** Record extracts follows **
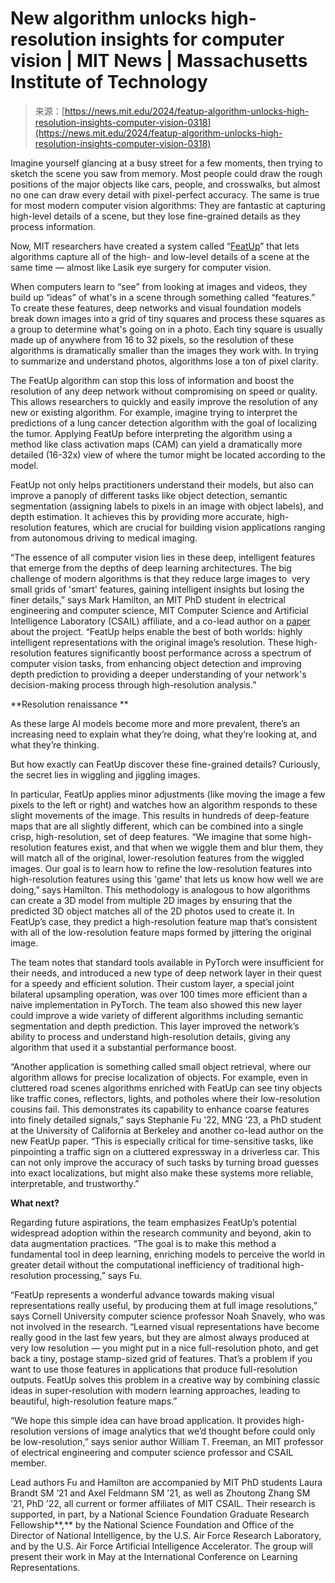 <!--yml
category: 未分类
date: 2024-05-29 12:29:14
-->

# New algorithm unlocks high-resolution insights for computer vision | MIT News | Massachusetts Institute of Technology

> 来源：[https://news.mit.edu/2024/featup-algorithm-unlocks-high-resolution-insights-computer-vision-0318](https://news.mit.edu/2024/featup-algorithm-unlocks-high-resolution-insights-computer-vision-0318)

Imagine yourself glancing at a busy street for a few moments, then trying to sketch the scene you saw from memory. Most people could draw the rough positions of the major objects like cars, people, and crosswalks, but almost no one can draw every detail with pixel-perfect accuracy. The same is true for most modern computer vision algorithms: They are fantastic at capturing high-level details of a scene, but they lose fine-grained details as they process information.

Now, MIT researchers have created a system called “[FeatUp](https://mhamilton.net/featup.html)” that lets algorithms capture all of the high- and low-level details of a scene at the same time — almost like Lasik eye surgery for computer vision.

When computers learn to “see” from looking at images and videos, they build up “ideas” of what's in a scene through something called “features.” To create these features, deep networks and visual foundation models break down images into a grid of tiny squares and process these squares as a group to determine what's going on in a photo. Each tiny square is usually made up of anywhere from 16 to 32 pixels, so the resolution of these algorithms is dramatically smaller than the images they work with. In trying to summarize and understand photos, algorithms lose a ton of pixel clarity. 

The FeatUp algorithm can stop this loss of information and boost the resolution of any deep network without compromising on speed or quality. This allows researchers to quickly and easily improve the resolution of any new or existing algorithm. For example, imagine trying to interpret the predictions of a lung cancer detection algorithm with the goal of localizing the tumor. Applying FeatUp before interpreting the algorithm using a method like class activation maps (CAM) can yield a dramatically more detailed (16-32x) view of where the tumor might be located according to the model.

FeatUp not only helps practitioners understand their models, but also can improve a panoply of different tasks like object detection, semantic segmentation (assigning labels to pixels in an image with object labels), and depth estimation. It achieves this by providing more accurate, high-resolution features, which are crucial for building vision applications ranging from autonomous driving to medical imaging.

“The essence of all computer vision lies in these deep, intelligent features that emerge from the depths of deep learning architectures. The big challenge of modern algorithms is that they reduce large images to  very small grids of 'smart' features, gaining intelligent insights but losing the finer details,” says Mark Hamilton, an MIT PhD student in electrical engineering and computer science, MIT Computer Science and Artificial Intelligence Laboratory (CSAIL) affiliate, and a co-lead author on a [paper](https://marhamilresearch4.blob.core.windows.net/feature-upsampling-public/FeatUp_ICLR_2024.pdf) about the project. “FeatUp helps enable the best of both worlds: highly intelligent representations with the original image’s resolution. These high-resolution features significantly boost performance across a spectrum of computer vision tasks, from enhancing object detection and improving depth prediction to providing a deeper understanding of your network's decision-making process through high-resolution analysis.” 

**Resolution renaissance **

As these large AI models become more and more prevalent, there’s an increasing need to explain what they’re doing, what they’re looking at, and what they’re thinking. 

But how exactly can FeatUp discover these fine-grained details? Curiously, the secret lies in wiggling and jiggling images. 

In particular, FeatUp applies minor adjustments (like moving the image a few pixels to the left or right) and watches how an algorithm responds to these slight movements of the image. This results in hundreds of deep-feature maps that are all slightly different, which can be combined into a single crisp, high-resolution, set of deep features. “We imagine that some high-resolution features exist, and that when we wiggle them and blur them, they will match all of the original, lower-resolution features from the wiggled images. Our goal is to learn how to refine the low-resolution features into high-resolution features using this 'game' that lets us know how well we are doing,” says Hamilton. This methodology is analogous to how algorithms can create a 3D model from multiple 2D images by ensuring that the predicted 3D object matches all of the 2D photos used to create it. In FeatUp’s case, they predict a high-resolution feature map that’s consistent with all of the low-resolution feature maps formed by jittering the original image.

The team notes that standard tools available in PyTorch were insufficient for their needs, and introduced a new type of deep network layer in their quest for a speedy and efficient solution. Their custom layer, a special joint bilateral upsampling operation, was over 100 times more efficient than a naive implementation in PyTorch. The team also showed this new layer could improve a wide variety of different algorithms including semantic segmentation and depth prediction. This layer improved the network’s ability to process and understand high-resolution details, giving any algorithm that used it a substantial performance boost. 

“Another application is something called small object retrieval, where our algorithm allows for precise localization of objects. For example, even in cluttered road scenes algorithms enriched with FeatUp can see tiny objects like traffic cones, reflectors, lights, and potholes where their low-resolution cousins fail. This demonstrates its capability to enhance coarse features into finely detailed signals,” says Stephanie Fu ’22, MNG ’23, a PhD student at the University of California at Berkeley and another co-lead author on the new FeatUp paper. “This is especially critical for time-sensitive tasks, like pinpointing a traffic sign on a cluttered expressway in a driverless car. This can not only improve the accuracy of such tasks by turning broad guesses into exact localizations, but might also make these systems more reliable, interpretable, and trustworthy.”

**What next?**

Regarding future aspirations, the team emphasizes FeatUp’s potential widespread adoption within the research community and beyond, akin to data augmentation practices. “The goal is to make this method a fundamental tool in deep learning, enriching models to perceive the world in greater detail without the computational inefficiency of traditional high-resolution processing,” says Fu.

“FeatUp represents a wonderful advance towards making visual representations really useful, by producing them at full image resolutions,” says Cornell University computer science professor Noah Snavely, who was not involved in the research. “Learned visual representations have become really good in the last few years, but they are almost always produced at very low resolution — you might put in a nice full-resolution photo, and get back a tiny, postage stamp-sized grid of features. That’s a problem if you want to use those features in applications that produce full-resolution outputs. FeatUp solves this problem in a creative way by combining classic ideas in super-resolution with modern learning approaches, leading to beautiful, high-resolution feature maps.”

“We hope this simple idea can have broad application. It provides high-resolution versions of image analytics that we’d thought before could only be low-resolution,” says senior author William T. Freeman, an MIT professor of electrical engineering and computer science professor and CSAIL member.

Lead authors Fu and Hamilton are accompanied by MIT PhD students Laura Brandt SM ’21 and Axel Feldmann SM ’21, as well as Zhoutong Zhang SM ’21, PhD ’22, all current or former affiliates of MIT CSAIL. Their research is supported, in part, by a National Science Foundation Graduate Research Fellowship**,** by the National Science Foundation and Office of the Director of National Intelligence, by the U.S. Air Force Research Laboratory, and by the U.S. Air Force Artificial Intelligence Accelerator. The group will present their work in May at the International Conference on Learning Representations.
** End of Record extracts **
**What this task involves:** Give back the records above exactly, limited to the lines between the one holding "Now, MIT researchers" and the one holding "The FeatUp algorithm", inclusive.

**Solution below:**
Now, MIT researchers have created a system called “[FeatUp](https://mhamilton.net/featup.html)” that lets algorithms capture all of the high- and low-level details of a scene at the same time — almost like Lasik eye surgery for computer vision.

When computers learn to “see” from looking at images and videos, they build up “ideas” of what's in a scene through something called “features.” To create these features, deep networks and visual foundation models break down images into a grid of tiny squares and process these squares as a group to determine what's going on in a photo. Each tiny square is usually made up of anywhere from 16 to 32 pixels, so the resolution of these algorithms is dramatically smaller than the images they work with. In trying to summarize and understand photos, algorithms lose a ton of pixel clarity. 

The FeatUp algorithm can stop this loss of information and boost the resolution of any deep network without compromising on speed or quality. This allows researchers to quickly and easily improve the resolution of any new or existing algorithm. For example, imagine trying to interpret the predictions of a lung cancer detection algorithm with the goal of localizing the tumor. Applying FeatUp before interpreting the algorithm using a method like class activation maps (CAM) can yield a dramatically more detailed (16-32x) view of where the tumor might be located according to the model.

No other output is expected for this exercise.